衛星放送は、大雨や雪によって受信障害が起こることがあります。電波は水分に吸収されやすい性質があるうえに、大粒の雨・雪によって、さらに電波が吸収されたり乱反射したりして電波の状態が悪化します。
雨雪による電波の減衰は特性上避けられない問題ですが、一般のご家庭では50cm型、60cm型とアンテナのサイズを大きくして、受信性能を高めることである程度の改善が可能です。また雪の多い地域では、融雪装置がついたアンテナの設置がおすすめです。
ただし大型のアンテナは風による影響を受けやすく、角度がズレないようにしっかりと固定する必要があります。

地域による電波強度の変動を考慮する

衛星放送は、東経110度に位置する人工衛星から、日本の国土全域に向かって電波を放射しています。しかし北部や南部、離島などの一部のエリアでは、人工衛星から電波が到達するまでの距離が中心地に比べると遠くなります。その分電波の減衰が生じてしまい、受信性も低下します。
そのため地域によっては、一般家庭であっても45cm型のアンテナではなく、50cm以上の大型のアンテナを設置する必要が出てくるため注意が必要です。

地デジアンテナとBS・CSアンテナの形状の違いに注意する

BS・CSアンテナを購入する際は、「UHFアンテナ(地デジ用のアンテナ)」と間違えないように注意してください。
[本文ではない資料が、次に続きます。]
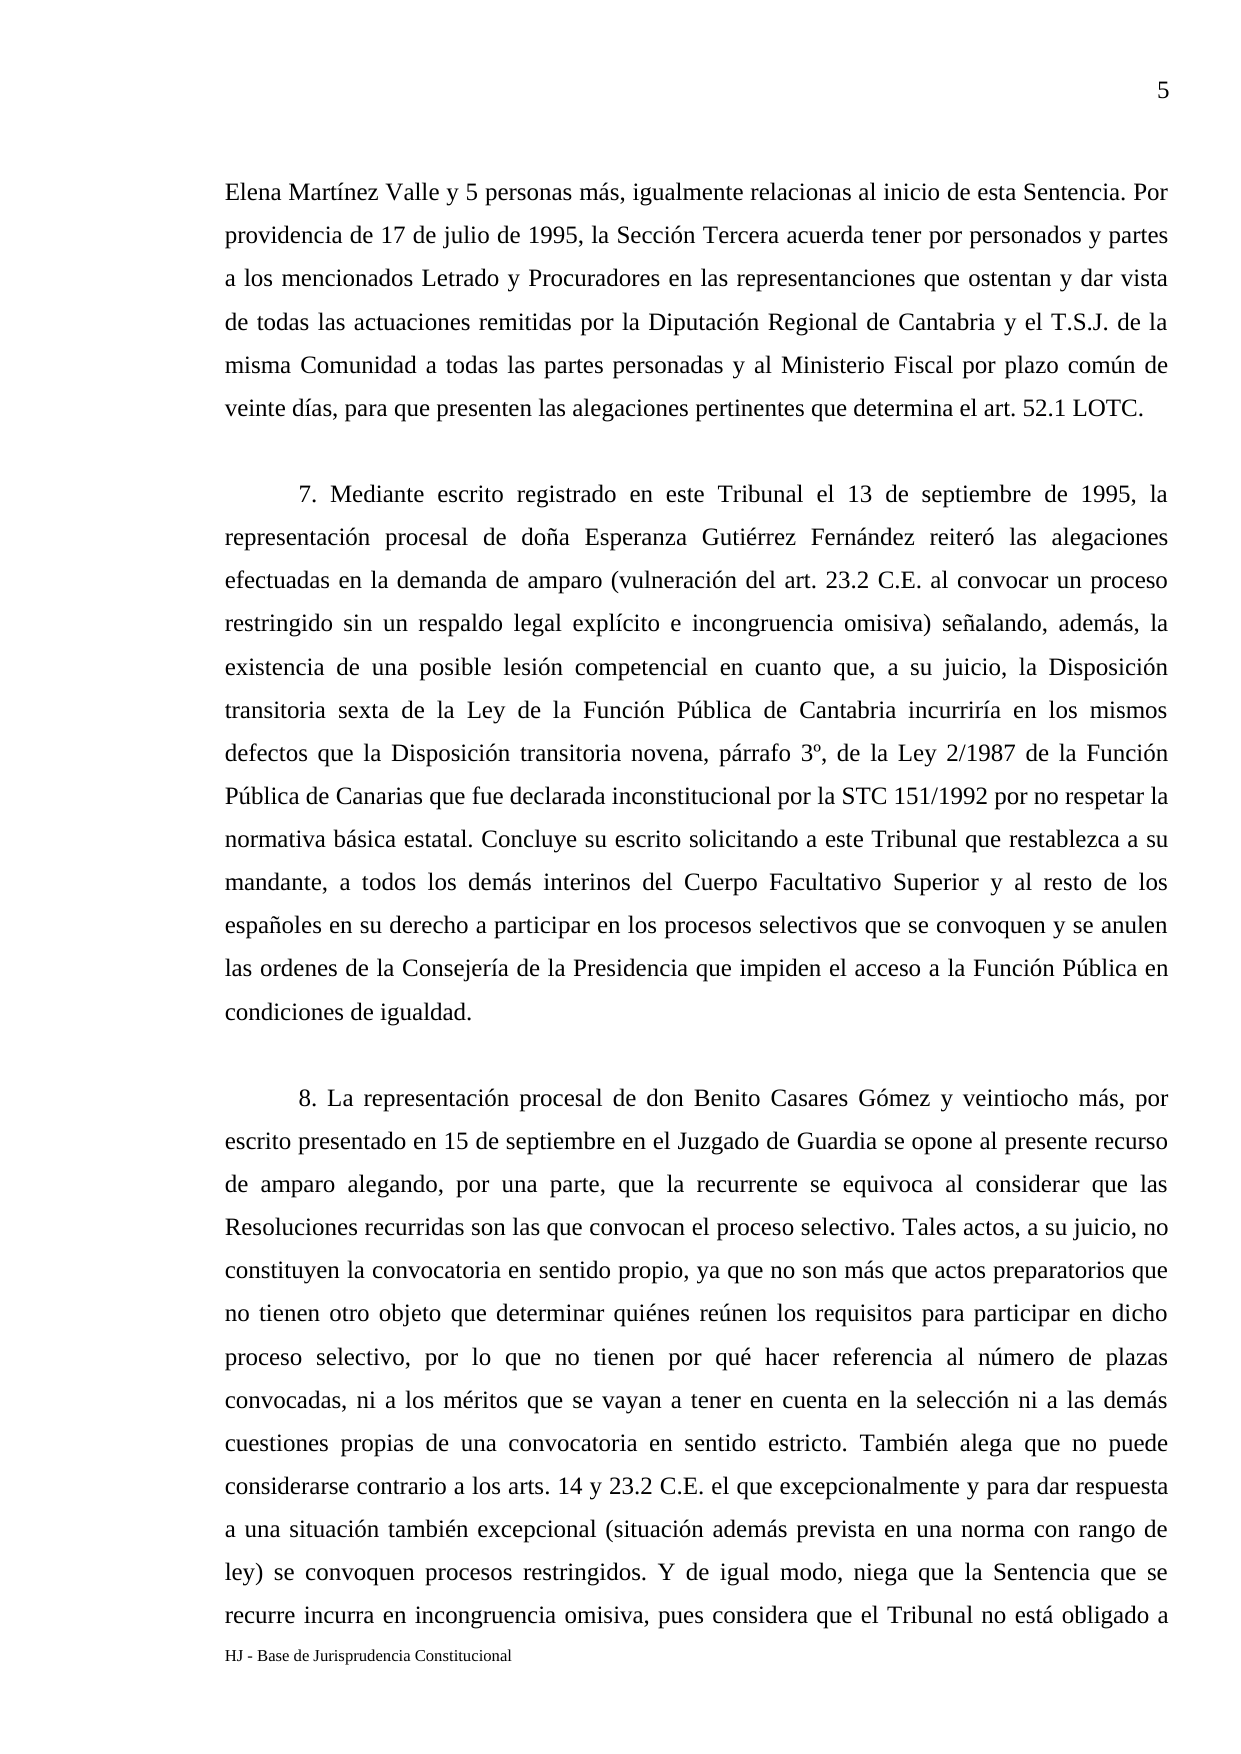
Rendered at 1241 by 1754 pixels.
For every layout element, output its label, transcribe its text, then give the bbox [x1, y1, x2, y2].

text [224, 1083, 1169, 1629]
text 7. Mediante escrito registrado en este Tribunal el 13 de septiembre de 1995, la representación procesal de doña Esperanza Gutiérrez Fernández reiteró las alegaciones efectuadas en la demanda de amparo (vulneración del art. 23.2 C.E. al convocar un proceso restringido sin un respaldo legal explícito e incongruencia omisiva) señalando, además, la existencia de una posible lesión competencial en cuanto que, a su juicio, la Disposición transitoria sexta de la Ley de la Función Pública de Cantabria incurriría en los mismos defectos que la Disposición transitoria novena, párrafo 3º, de la Ley 2/1987 de la Función Pública de Canarias que fue declarada inconstitucional por la STC 151/1992 por no respetar la normativa básica estatal. Concluye su escrito solicitando a este Tribunal que restablezca a su mandante, a todos los demás interinos del Cuerpo Facultativo Superior y al resto de los españoles en su derecho a participar en los procesos selectivos que se convoquen y se anulen las ordenes de la Consejería de la Presidencia que impiden el acceso a la Función Pública en condiciones de igualdad. [224, 479, 1169, 1025]
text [224, 177, 1169, 422]
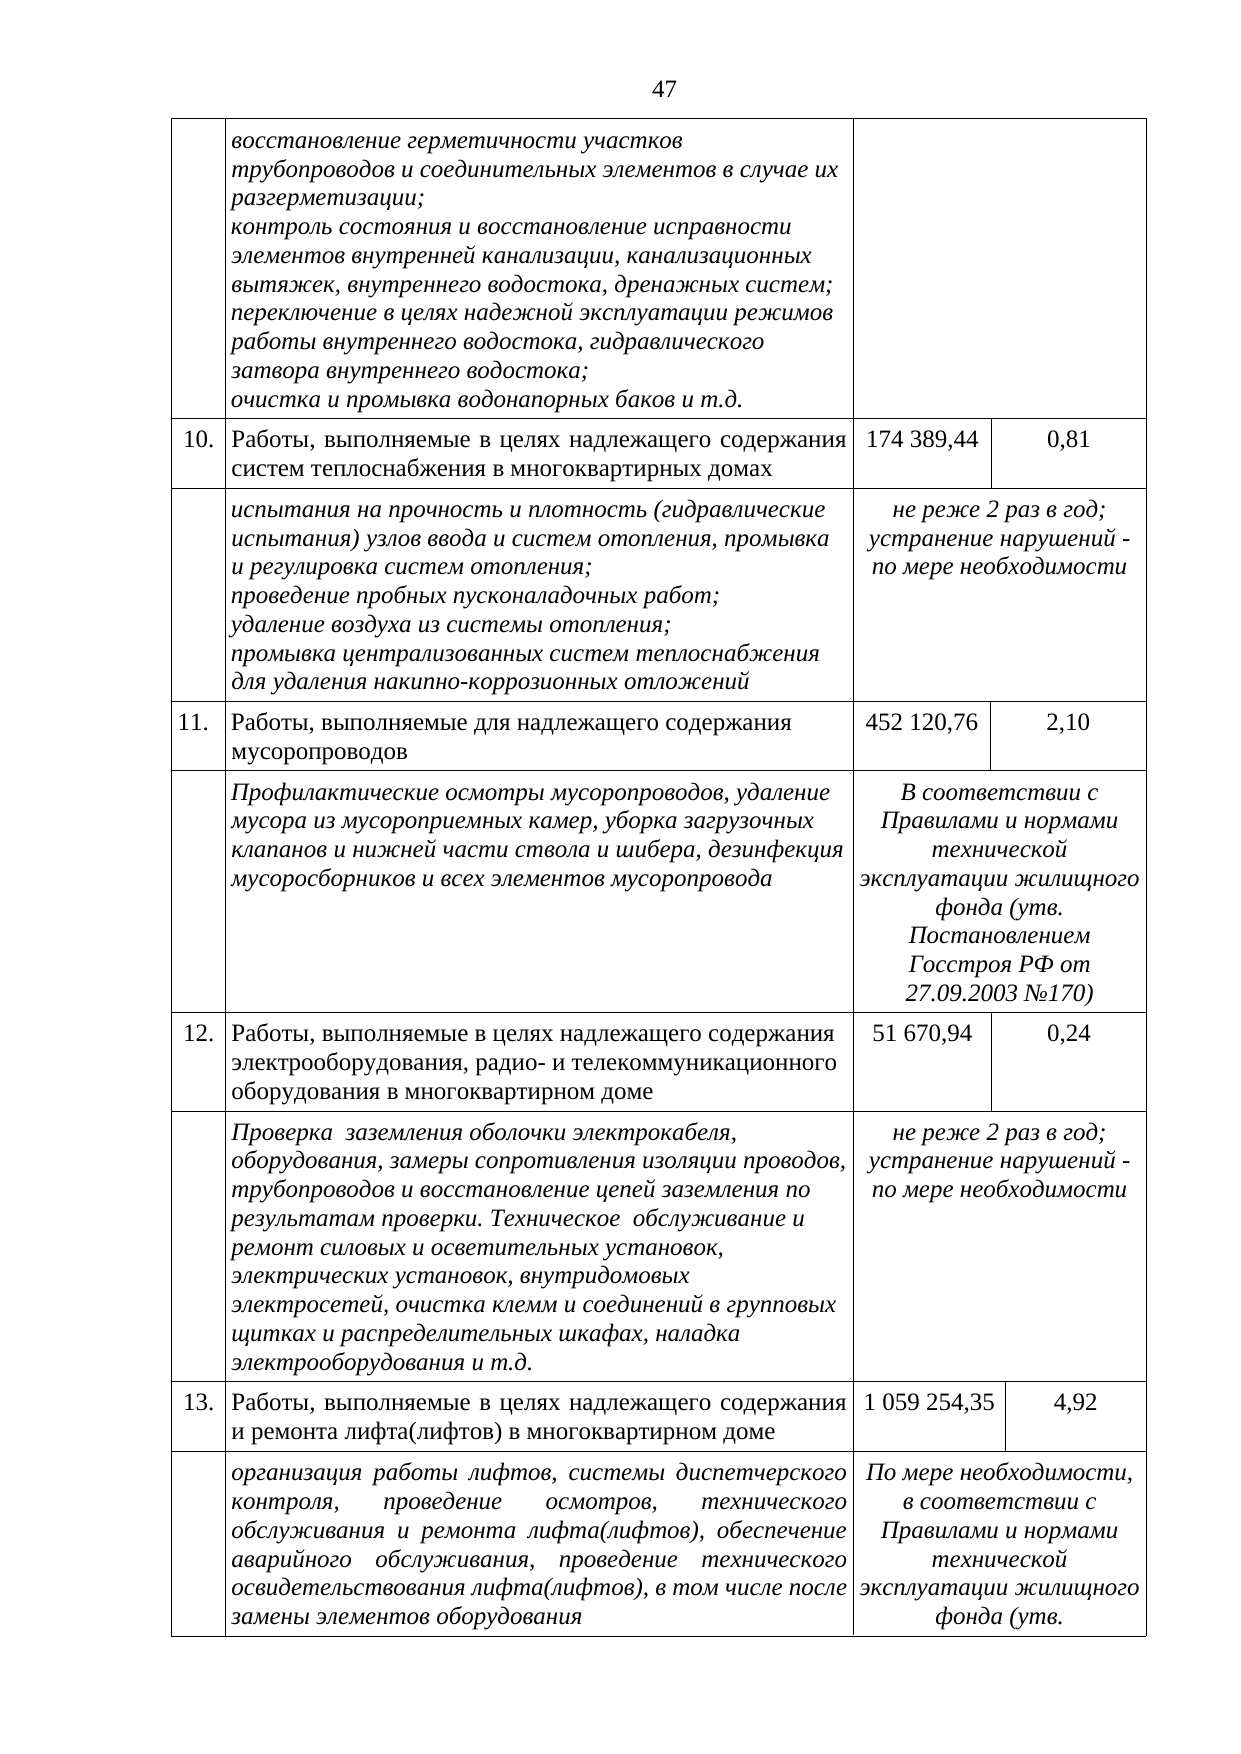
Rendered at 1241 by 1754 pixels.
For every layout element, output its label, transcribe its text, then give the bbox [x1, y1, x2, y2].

table_cell Работы, выполняемые в целях надлежащего содержания систем теплоснабжения в многоквартирных домах [226, 419, 853, 488]
table_cell [172, 1112, 225, 1381]
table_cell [853, 1452, 1146, 1636]
table_cell 4,92 [1006, 1382, 1146, 1451]
table_cell 12. [172, 1013, 225, 1111]
table_cell Профилактические осмотры мусоропроводов, удаление мусора из мусороприемных камер, уборка загрузочных клапанов и нижней части ствола и шибера, дезинфекция мусоросборников и всех элементов мусоропровода [226, 771, 853, 1012]
table_cell 1 059 254,35 [854, 1382, 1005, 1451]
table_cell 11. [172, 702, 225, 770]
table_cell не реже 2 раз в год; устранение нарушений - по мере необходимости [854, 1112, 1146, 1381]
table_cell 0,81 [992, 419, 1146, 488]
table_cell Работы, выполняемые в целях надлежащего содержания и ремонта лифта(лифтов) в многоквартирном доме [226, 1382, 853, 1451]
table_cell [226, 119, 853, 418]
table_cell 452 120,76 [854, 702, 990, 770]
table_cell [854, 119, 1146, 418]
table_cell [226, 1452, 853, 1636]
table_cell В соответствии с Правилами и нормами технической эксплуатации жилищного фонда (утв. Постановлением Госстроя РФ от 27.09.2003 №170) [854, 771, 1146, 1012]
table_cell 2,10 [991, 702, 1146, 770]
table_cell Проверка заземления оболочки электрокабеля, оборудования, замеры сопротивления изоляции проводов, трубопроводов и восстановление цепей заземления по результатам проверки. Техническое обслуживание и ремонт силовых и осветительных установок, электрических установок, внутридомовых электросетей, очистка клемм и соединений в групповых щитках и распределительных шкафах, наладка электрооборудования и т.д. [226, 1112, 853, 1381]
table_cell 13. [172, 1382, 225, 1451]
table_cell [172, 119, 225, 418]
table_cell Работы, выполняемые для надлежащего содержания мусоропроводов [226, 702, 853, 770]
table_cell 0,24 [992, 1013, 1146, 1111]
table_cell [172, 489, 225, 701]
table_cell не реже 2 раз в год; устранение нарушений - по мере необходимости [854, 489, 1146, 701]
table_cell 174 389,44 [854, 419, 991, 488]
table_cell 51 670,94 [854, 1013, 991, 1111]
table_cell [172, 1452, 225, 1636]
table_cell испытания на прочность и плотность (гидравлические испытания) узлов ввода и систем отопления, промывка и регулировка систем отопления; проведение пробных пусконаладочных работ; удаление воздуха из системы отопления; промывка централизованных систем теплоснабжения для удаления накипно-коррозионных отложений [226, 489, 853, 701]
table_cell [172, 771, 225, 1012]
table_cell 10. [172, 419, 225, 488]
table_cell Работы, выполняемые в целях надлежащего содержания электрооборудования, радио- и телекоммуникационного оборудования в многоквартирном доме [226, 1013, 853, 1111]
地上デジタル放送の視聴にも、アンテナの設置が必要ですが、BS・CSアンテナとは仕様が異なるものです。UHFアンテナは、魚の骨のような形状をしており屋根上に設置するタイプの「八木式アンテナ」のほか、壁面に設置できる「平面アンテナ」、室内に設置できる「室内アンテナ」があります。

マンション設置時は管理会社に事前相談が必要

賃貸マンションなどの集合住宅にBS・CSアンテナを設置する際は、管理会社やオーナーに事前の相談が必要です。ベランダなどにアンテナの設置を禁止している場合もあるからです。
ベランダに設置する場合、アンテナ購入時に付属されている金具で対応できますが、設置場所によっては専用の金具を購入しなければならないこともあります。

まとめ

以上、BS・CS放送を視聴するためのアンテナについて、選び方や設置方法などを解説しました。BS・CSアンテナは、視聴したい番組やお住まいの地域、設置する環境などを考慮して、最適なものを選ぶ必要があります。またBS・CSアンテナを設置するには、方角や障害物、屋内へのケーブルの引き込みなどのいくつかの注意点があるため、今回紹介したポイントをぜひ参考にしてください。